Thursday, March 13, 2008

Panama Canal Zone Records

Since the current political broohaha has included the bit that Senator John McCain was born to a Naval officer father serving in the U.S. territory of the Panama Canal Zone (and so is he qualified to be president under our Constitution?), I got to thinking about records from this area.

Robert Ellis wrote a dandy piece in Prologue, Fall 2007, Vol. 39, No. 3 (accessible from the National Archives website). He stated that according to the 1912 census of the Panama Canal zone that the population was 62,000 and 36,000 were unmarried men. Some 40 nationalities were listed. That's a lot of ancestors, I thought.

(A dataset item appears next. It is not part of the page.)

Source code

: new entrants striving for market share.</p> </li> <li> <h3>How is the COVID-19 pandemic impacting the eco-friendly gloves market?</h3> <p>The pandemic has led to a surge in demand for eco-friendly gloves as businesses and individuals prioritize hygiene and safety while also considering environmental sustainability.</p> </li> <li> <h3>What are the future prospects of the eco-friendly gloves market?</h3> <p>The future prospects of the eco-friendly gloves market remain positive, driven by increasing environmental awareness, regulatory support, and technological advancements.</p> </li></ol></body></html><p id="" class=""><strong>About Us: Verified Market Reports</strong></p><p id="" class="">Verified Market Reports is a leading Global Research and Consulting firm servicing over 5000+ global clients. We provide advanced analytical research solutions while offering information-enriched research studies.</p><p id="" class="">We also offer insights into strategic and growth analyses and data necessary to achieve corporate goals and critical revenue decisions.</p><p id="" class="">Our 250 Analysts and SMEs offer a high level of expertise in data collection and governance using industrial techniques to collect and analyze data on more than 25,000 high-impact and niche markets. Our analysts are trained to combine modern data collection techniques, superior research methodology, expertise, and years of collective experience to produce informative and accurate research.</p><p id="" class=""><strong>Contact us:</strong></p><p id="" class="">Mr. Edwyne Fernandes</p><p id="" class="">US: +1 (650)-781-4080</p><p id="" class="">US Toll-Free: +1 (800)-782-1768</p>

Records of the Panama Canal Zone (Record Group 185) might contain genealogical information as they are the district court records (which is Record Group 21). Ellis also explained that court records are a good source for this place and this time for grievances and problems then, just like today, had to be dealt with. This business resulted in criminal files and civil files.

One interesting database Ellis mentioned is the Index to the Gorgas Hospital Mortuary Registers, 1906-1991, which contains 26,213 names of U.S. military personnel and civilian employees.

The Prologue article was eight pages long and if you have an ancestor who disappeared in the 1904-1914 decade, perhaps he went to make his fortune digging the Panama Canal.